→ **Activity**: Find the string "China" in the data, then copy every line where it is found.
- - - - - - -
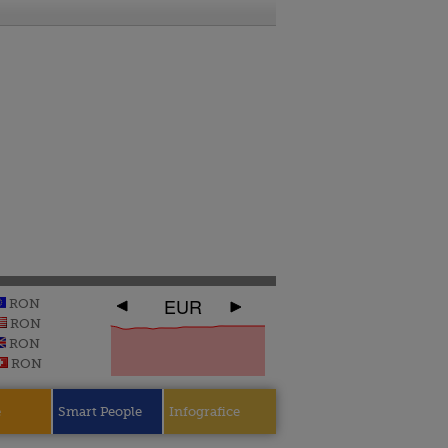
EUR
RON
RON
RON
RON
e
Smart People
Infografice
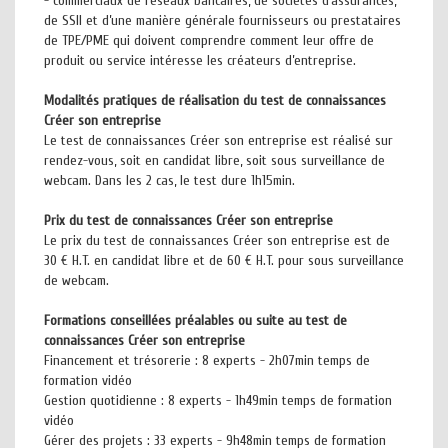
- commerciaux de réseaux bancaires, de sociétés d’assurances,
de SSII et d’une manière générale fournisseurs ou prestataires
de TPE/PME qui doivent comprendre comment leur offre de
produit ou service intéresse les créateurs d’entreprise.
Modalités pratiques de réalisation du test de connaissances
Créer son entreprise
Le test de connaissances Créer son entreprise est réalisé sur
rendez-vous, soit en candidat libre, soit sous surveillance de
webcam. Dans les 2 cas, le test dure 1h15min.
Prix du test de connaissances Créer son entreprise
Le prix du test de connaissances Créer son entreprise est de
30 € H.T. en candidat libre et de 60 € H.T. pour sous surveillance
de webcam.
Formations conseillées préalables ou suite au test de
connaissances Créer son entreprise
Financement et trésorerie : 8 experts - 2h07min temps de
formation vidéo
Gestion quotidienne : 8 experts - 1h49min temps de formation
vidéo
Gérer des projets : 33 experts - 9h48min temps de formation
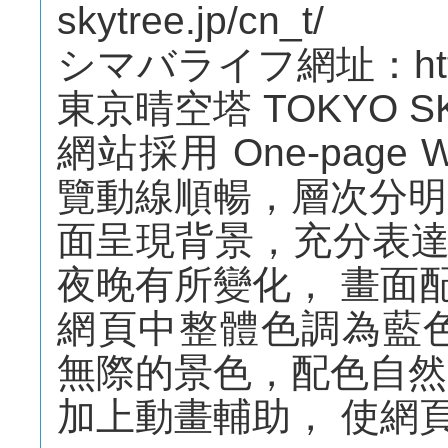
skytree.jp/cn_t/
シマバライフ網址：http://s
東京晴空塔 TOKYO S
網站採用 One-page
覽動線順暢，層次分明
面呈現背景，充分表
夜晚有所變化， 畫面
網頁中整體色調為藍
無際的景色，配色自然
加上動畫輔助， 使網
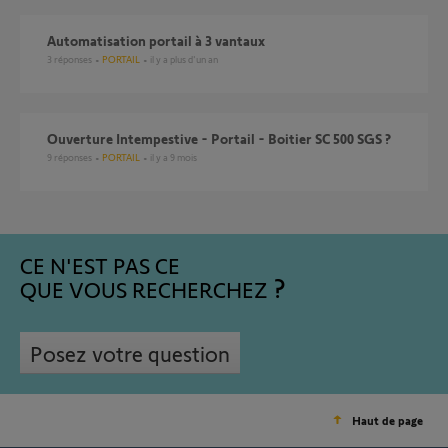
Automatisation portail à 3 vantaux
3
réponses
PORTAIL
il y a plus d'un an
Ouverture Intempestive - Portail - Boitier SC 500 SGS ?
9
réponses
PORTAIL
il y a 9 mois
CE N'EST PAS CE
QUE VOUS RECHERCHEZ
Posez votre question
Haut de page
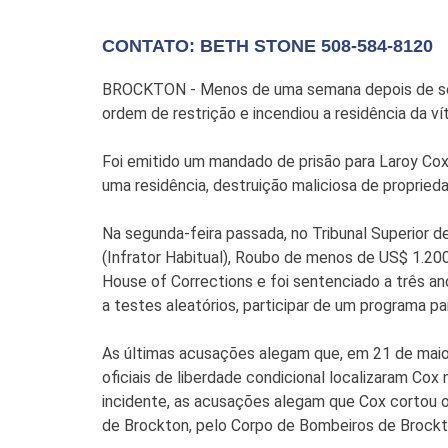
CONTATO: BETH STONE 508-584-8120
BROCKTON - Menos de uma semana depois de se 
ordem de restrição e incendiou a residência da v
Foi emitido um mandado de prisão para Laroy Cox
uma residência, destruição maliciosa de propried
Na segunda-feira passada, no Tribunal Superior 
(Infrator Habitual), Roubo de menos de US$ 1.20
House of Corrections e foi sentenciado a três an
a testes aleatórios, participar de um programa p
As últimas acusações alegam que, em 21 de maio
oficiais de liberdade condicional localizaram Co
incidente, as acusações alegam que Cox cortou o
de Brockton, pelo Corpo de Bombeiros de Brockto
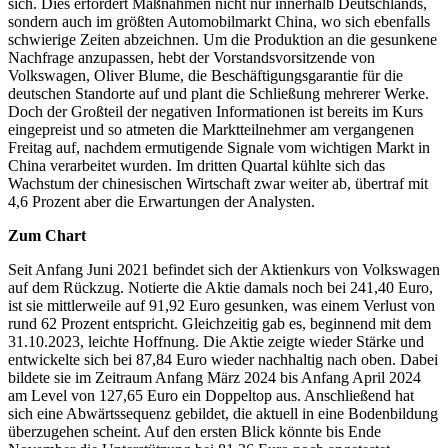
sich. Dies erfordert Maßnahmen nicht nur innerhalb Deutschlands,
sondern auch im größten Automobilmarkt China, wo sich ebenfalls
schwierige Zeiten abzeichnen. Um die Produktion an die gesunkene
Nachfrage anzupassen, hebt der Vorstandsvorsitzende von
Volkswagen, Oliver Blume, die Beschäftigungsgarantie für die
deutschen Standorte auf und plant die Schließung mehrerer Werke.
Doch der Großteil der negativen Informationen ist bereits im Kurs
eingepreist und so atmeten die Marktteilnehmer am vergangenen
Freitag auf, nachdem ermutigende Signale vom wichtigen Markt in
China verarbeitet wurden. Im dritten Quartal kühlte sich das
Wachstum der chinesischen Wirtschaft zwar weiter ab, übertraf mit
4,6 Prozent aber die Erwartungen der Analysten.
Zum Chart
Seit Anfang Juni 2021 befindet sich der Aktienkurs von Volkswagen
auf dem Rückzug. Notierte die Aktie damals noch bei 241,40 Euro,
ist sie mittlerweile auf 91,92 Euro gesunken, was einem Verlust von
rund 62 Prozent entspricht. Gleichzeitig gab es, beginnend mit dem
31.10.2023, leichte Hoffnung. Die Aktie zeigte wieder Stärke und
entwickelte sich bei 87,84 Euro wieder nachhaltig nach oben. Dabei
bildete sie im Zeitraum Anfang März 2024 bis Anfang April 2024
am Level von 127,65 Euro ein Doppeltop aus. Anschließend hat
sich eine Abwärtssequenz gebildet, die aktuell in eine Bodenbildung
überzugehen scheint. Auf den ersten Blick könnte bis Ende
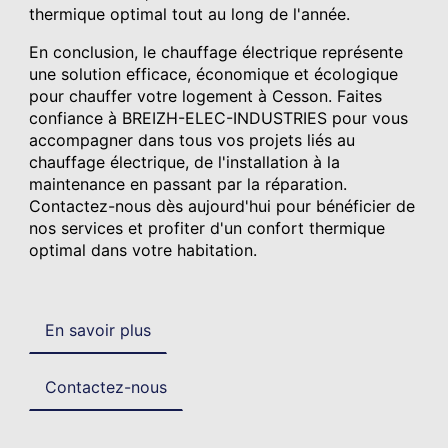
thermique optimal tout au long de l'année.
En conclusion, le chauffage électrique représente
une solution efficace, économique et écologique
pour chauffer votre logement à Cesson. Faites
confiance à BREIZH-ELEC-INDUSTRIES pour vous
accompagner dans tous vos projets liés au
chauffage électrique, de l'installation à la
maintenance en passant par la réparation.
Contactez-nous dès aujourd'hui pour bénéficier de
nos services et profiter d'un confort thermique
optimal dans votre habitation.
En savoir plus
Contactez-nous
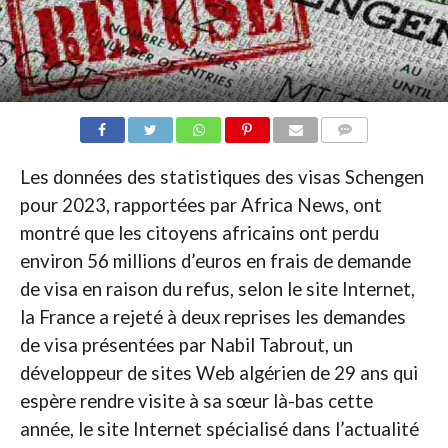
COMMENTAIRES
Les données des statistiques des visas Schengen
pour 2023, rapportées par Africa News, ont
montré que les citoyens africains ont perdu
environ 56 millions d’euros en frais de demande
de visa en raison du refus, selon le site Internet,
la France a rejeté à deux reprises les demandes
de visa présentées par Nabil Tabrout, un
développeur de sites Web algérien de 29 ans qui
espère rendre visite à sa sœur là-bas cette
année, le site Internet spécialisé dans l’actualité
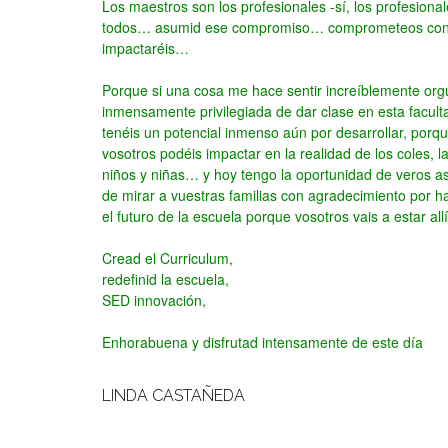
Los maestros son los profesionales -sí, los profesion
todos…
asumid ese compromiso… comprometeos con vu
impactaréis…
Porque si una cosa me hace sentir increíblemente orgu
inmensamente privilegiada de dar clase en esta facult
tenéis un potencial inmenso aún por desarrollar, porq
vosotros podéis impactar en la realidad de los coles,
niños y niñas… y hoy tengo la oportunidad de veros as
de mirar a vuestras familias con agradecimiento por
el futuro de la escuela porque vosotros vais a estar allí
Cread el Curriculum,
redefinid la escuela,
SED innovación,
Enhorabuena y disfrutad intensamente de este día
LINDA CASTAÑEDA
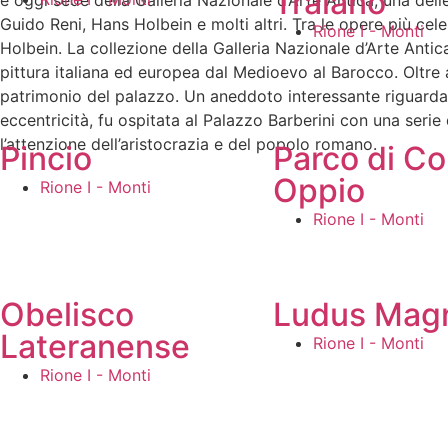
Traiano
è oggi sede della Galleria Nazionale d’Arte Antica, una delle 
Guido Reni, Hans Holbein e molti altri. Tra le opere più cele
Rione I - Monti
Holbein. La collezione della Galleria Nazionale d’Arte Antic
pittura italiana ed europea dal Medioevo al Barocco. Oltre ai
patrimonio del palazzo. Un aneddoto interessante riguarda l
eccentricità, fu ospitata al Palazzo Barberini con una ser
l’attenzione dell’aristocrazia e del popolo romano.
Pincio
Parco di Co
Oppio
Rione I - Monti
Rione I - Monti
Obelisco
Ludus Mag
Lateranense
Rione I - Monti
Rione I - Monti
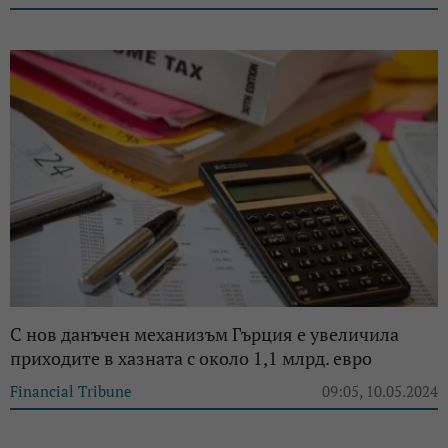
С нов данъчен механизъм Гърция е увеличила
приходите в хазната с около 1,1 млрд. евро
Financial Tribune
09:05, 10.05.2024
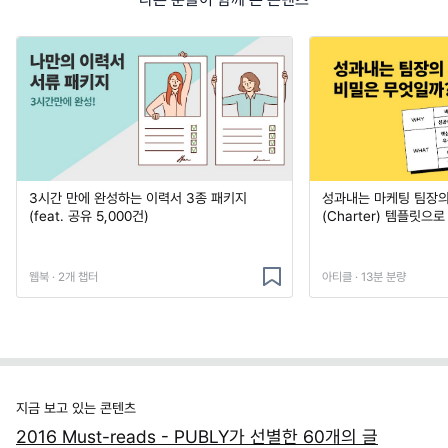
3시간 만에 완성하는 이력서 3종 패키지
성과내는 마케팅 팀장의
(feat. 공유 5,000건)
(Charter) 템플릿으
웹북 · 2개 챕터
아티클 · 13분 분량
지금 보고 있는 콘텐츠
2016 Must-reads - PUBLY가 선별한 60개의 글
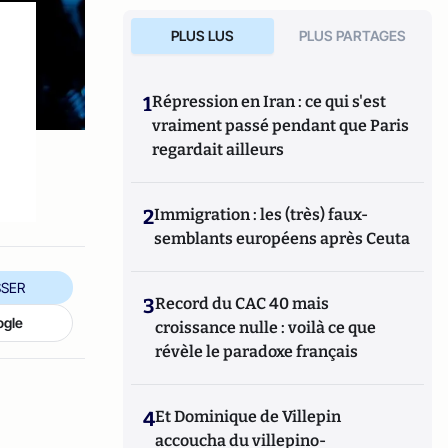
PLUS LUS
PLUS PARTAGES
1
Répression en Iran : ce qui s'est
vraiment passé pendant que Paris
regardait ailleurs
2
Immigration : les (très) faux-
semblants européens après Ceuta
SER
3
Record du CAC 40 mais
ogle
croissance nulle : voilà ce que
révèle le paradoxe français
4
Et Dominique de Villepin
accoucha du villepino-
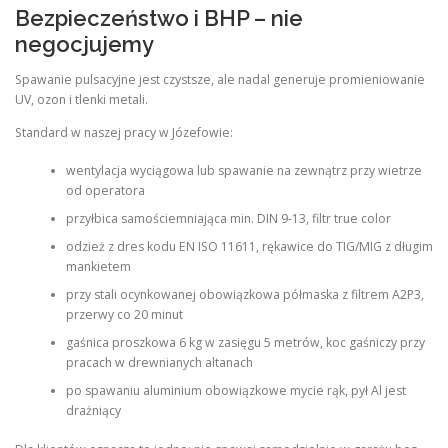
Bezpieczeństwo i BHP – nie
negocjujemy
Spawanie pulsacyjne jest czystsze, ale nadal generuje promieniowanie
UV, ozon i tlenki metali.
Standard w naszej pracy w Józefowie:
wentylacja wyciągowa lub spawanie na zewnątrz przy wietrze
od operatora
przyłbica samościemniająca min. DIN 9-13, filtr true color
odzież z dres kodu EN ISO 11611, rękawice do TIG/MIG z długim
mankietem
przy stali ocynkowanej obowiązkowa półmaska z filtrem A2P3,
przerwy co 20 minut
gaśnica proszkowa 6 kg w zasięgu 5 metrów, koc gaśniczy przy
pracach w drewnianych altanach
po spawaniu aluminium obowiązkowe mycie rąk, pył Al jest
drażniący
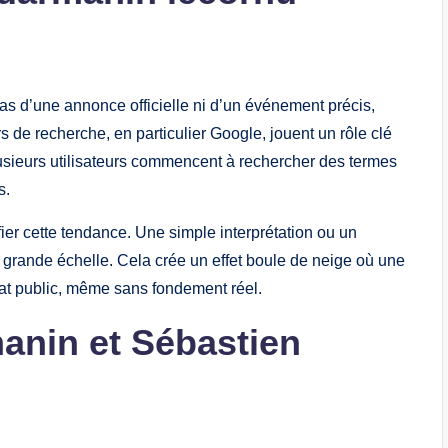
as d’une annonce officielle ni d’un événement précis,
de recherche, en particulier Google, jouent un rôle clé
lusieurs utilisateurs commencent à rechercher des termes
s.
er cette tendance. Une simple interprétation ou un
à grande échelle. Cela crée un effet boule de neige où une
at public, même sans fondement réel.
anin et Sébastien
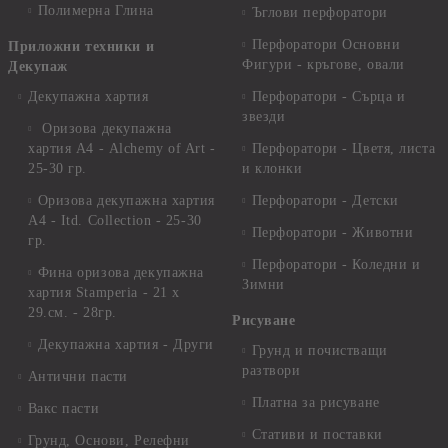
Полимерна Глина
Ъглови перфоратори
Перфоратори Основни
Приложни техники и
Фигури - кръгове, овали
Декупаж
Декупажна хартия
Перфоратори - Сърца и
звезди
Оризова декупажна
хартия А4 - Alchemy of Art -
Перфоратори - Цветя, листа
25-30 гр.
и клонки
Оризова декупажна хартия
Перфоратори - Детски
А4 - Itd. Collection - 25-30
Перфоратори - Животни
гр.
Перфоратори - Коледни и
Фина оризова декупажна
Зимни
хартия Stamperia - 21 х
29.см. - 28гр.
Рисуване
Декупажна хартия - Други
Грунд и почистващи
разтвори
Антични пасти
Платна за рисуване
Вакс пасти
Стативи и поставки
Грунд, Основи, Релефни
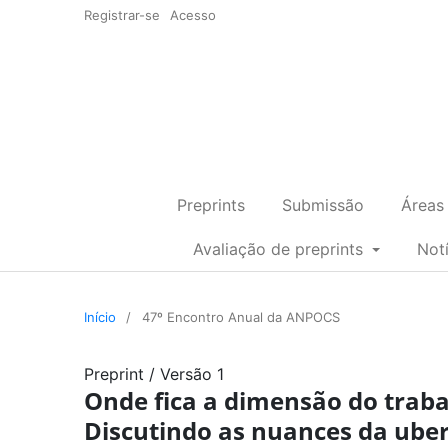
Registrar-se
Acesso
Preprints
Submissão
Áreas
Avaliação de preprints
Not
Início
/
47º Encontro Anual da ANPOCS
Preprint
/
Versão 1
Onde fica a dimensão do traba
Discutindo as nuances da uberi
- - - - - - -
→ **Result for this exercise**:
sondern auch im größten Automobilmarkt China, wo sich ebenfalls
China verarbeitet wurden. Im dritten Quartal kühlte sich das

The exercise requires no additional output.